Record excerpts:
+++

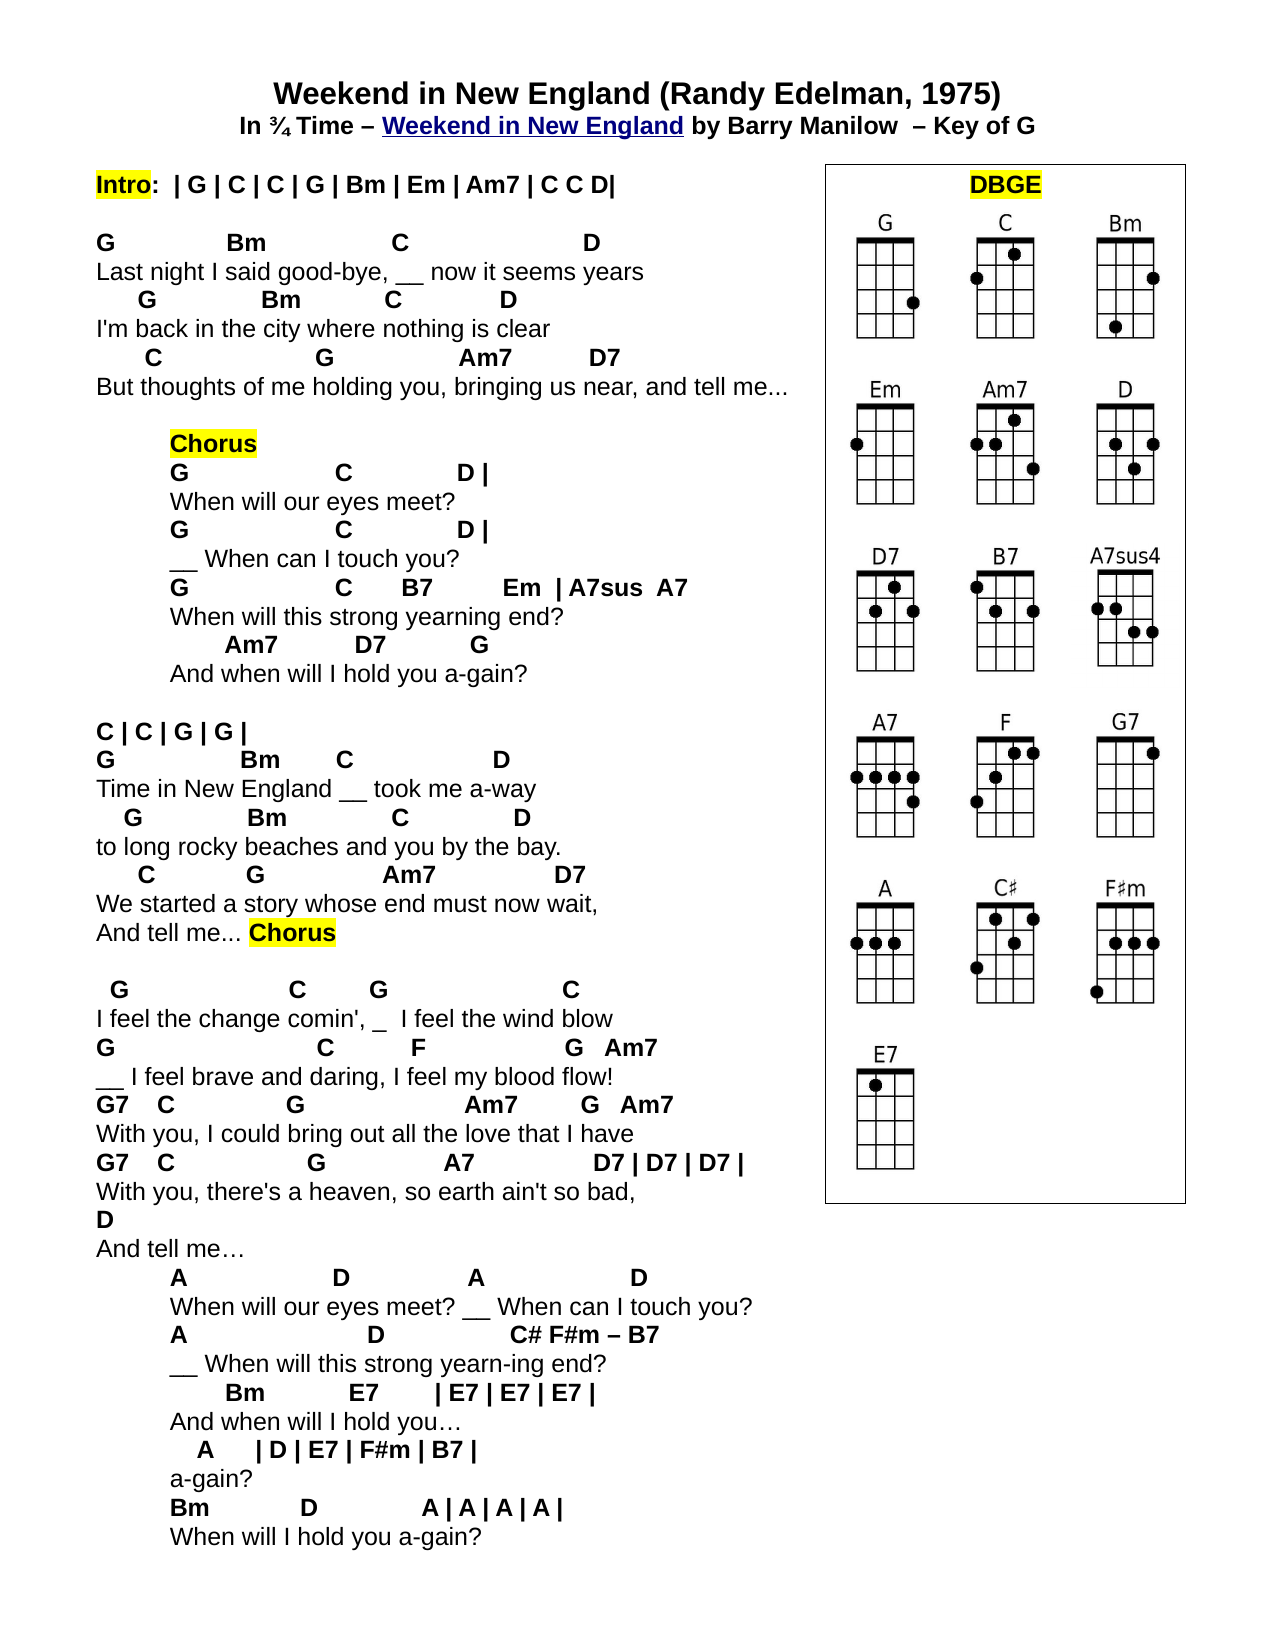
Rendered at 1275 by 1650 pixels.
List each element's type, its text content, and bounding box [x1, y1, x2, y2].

picture [1069, 376, 1182, 527]
picture [949, 543, 1062, 694]
table_cell [946, 870, 1066, 1036]
table_cell [826, 870, 946, 1036]
picture [829, 709, 942, 860]
picture [1069, 875, 1182, 1026]
picture [829, 1041, 942, 1192]
table_cell [826, 704, 946, 870]
table_cell [1066, 704, 1185, 870]
table_cell [946, 1204, 1066, 1556]
table_cell [826, 371, 946, 537]
table_cell [826, 205, 946, 371]
picture [829, 376, 942, 527]
table_cell [1066, 870, 1185, 1036]
table_cell [1066, 205, 1185, 371]
text In ¾ Time – Weekend in New England by Barry Manilow – Key of G [90, 111, 1185, 140]
table_header Intro: | G | C | C | G | Bm | Em | Am7 | C C D| G Bm C D Last night I said good-bye, __ now it seems years G Bm C D I'm back in the city where nothing is clear C G Am7 D7 But thoughts of me holding you, bringing us near, and tell me... Chorus G C D | When will our eyes meet? G C D | __ When can I touch you? G C B7 Em | A7sus A7 When will this strong yearning end? Am7 D7 G And when will I hold you a-gain? C | C | G | G | G Bm C D Time in New England __ took me a-way G Bm C D to long rocky beaches and you by the bay. C G Am7 D7 We started a story whose end must now wait, And tell me... Chorus G C G C I feel the change comin', _ I feel the wind blow G C F G Am7 __ I feel brave and daring, I feel my blood flow! G7 C G Am7 G Am7 With you, I could bring out all the love that I have G7 C G A7 D7 | D7 | D7 | With you, there's a heaven, so earth ain't so bad, D And tell me… A D A D When will our eyes meet? __ When can I touch you? A D C# F#m – B7 __ When will this strong yearn-ing end? Bm E7 | E7 | E7 | E7 | And when will I hold you… A | D | E7 | F#m | B7 | a-gain? Bm D A | A | A | A | When will I hold you a-gain? [90, 164, 826, 1556]
picture [1069, 210, 1182, 361]
table_cell [1066, 538, 1185, 704]
table_cell [946, 704, 1066, 870]
picture [949, 709, 1062, 860]
table_cell [946, 371, 1066, 537]
table_cell [1066, 1036, 1185, 1202]
picture [1071, 543, 1180, 688]
picture [829, 875, 942, 1026]
table_cell [946, 205, 1066, 371]
picture [949, 875, 1062, 1026]
table_cell [946, 1036, 1066, 1202]
table_cell [946, 538, 1066, 704]
table_cell [826, 1036, 946, 1202]
table_cell [1066, 371, 1185, 537]
table_cell [826, 1204, 946, 1556]
picture [829, 543, 942, 694]
table_header DBGE [826, 165, 1185, 205]
picture [1069, 709, 1182, 860]
picture [949, 376, 1062, 527]
table_cell [1066, 1204, 1186, 1556]
text Weekend in New England (Randy Edelman, 1975) [90, 75, 1185, 111]
picture [829, 210, 942, 361]
picture [949, 210, 1062, 361]
table_cell [826, 538, 946, 704]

+++

Lay out the lines of the material above as a numbered list, omitting blank lines and leaving the pictures out of the answer.

Task response:
1. Rendered at 1275 by 1650 pixels.
2. List each element's type, its text content, and bounding box [x1, y1, x2, y2].
3. picture [1069, 376, 1182, 527]
4. picture [949, 543, 1062, 694]
5. table_cell [946, 870, 1066, 1036]
6. table_cell [826, 870, 946, 1036]
7. picture [829, 709, 942, 860]
8. picture [1069, 875, 1182, 1026]
9. picture [829, 1041, 942, 1192]
10. table_cell [826, 704, 946, 870]
11. table_cell [1066, 704, 1185, 870]
12. table_cell [946, 1204, 1066, 1556]
13. table_cell [826, 371, 946, 537]
14. table_cell [826, 205, 946, 371]
15. picture [829, 376, 942, 527]
16. table_cell [1066, 870, 1185, 1036]
17. table_cell [1066, 205, 1185, 371]
18. text In ¾ Time – Weekend in New England by Barry Manilow – Key of G [90, 111, 1185, 140]
19. table_header Intro: | G | C | C | G | Bm | Em | Am7 | C C D| G Bm C D Last night I said good-bye, __ now it seems years G Bm C D I'm back in the city where nothing is clear C G Am7 D7 But thoughts of me holding you, bringing us near, and tell me... Chorus G C D | When will our eyes meet? G C D | __ When can I touch you? G C B7 Em | A7sus A7 When will this strong yearning end? Am7 D7 G And when will I hold you a-gain? C | C | G | G | G Bm C D Time in New England __ took me a-way G Bm C D to long rocky beaches and you by the bay. C G Am7 D7 We started a story whose end must now wait, And tell me... Chorus G C G C I feel the change comin', _ I feel the wind blow G C F G Am7 __ I feel brave and daring, I feel my blood flow! G7 C G Am7 G Am7 With you, I could bring out all the love that I have G7 C G A7 D7 | D7 | D7 | With you, there's a heaven, so earth ain't so bad, D And tell me… A D A D When will our eyes meet? __ When can I touch you? A D C# F#m – B7 __ When will this strong yearn-ing end? Bm E7 | E7 | E7 | E7 | And when will I hold you… A | D | E7 | F#m | B7 | a-gain? Bm D A | A | A | A | When will I hold you a-gain? [90, 164, 826, 1556]
20. picture [1069, 210, 1182, 361]
21. table_cell [1066, 538, 1185, 704]
22. table_cell [946, 704, 1066, 870]
23. picture [949, 709, 1062, 860]
24. table_cell [946, 371, 1066, 537]
25. table_cell [1066, 1036, 1185, 1202]
26. picture [1071, 543, 1180, 688]
27. picture [829, 875, 942, 1026]
28. table_cell [946, 205, 1066, 371]
29. picture [949, 875, 1062, 1026]
30. table_cell [946, 1036, 1066, 1202]
31. table_cell [946, 538, 1066, 704]
32. table_cell [826, 1036, 946, 1202]
33. table_cell [1066, 371, 1185, 537]
34. table_cell [826, 1204, 946, 1556]
35. picture [829, 543, 942, 694]
36. table_header DBGE [826, 165, 1185, 205]
37. picture [1069, 709, 1182, 860]
38. picture [949, 376, 1062, 527]
39. table_cell [1066, 1204, 1186, 1556]
40. text Weekend in New England (Randy Edelman, 1975) [90, 75, 1185, 111]
41. picture [829, 210, 942, 361]
42. picture [949, 210, 1062, 361]
43. table_cell [826, 538, 946, 704]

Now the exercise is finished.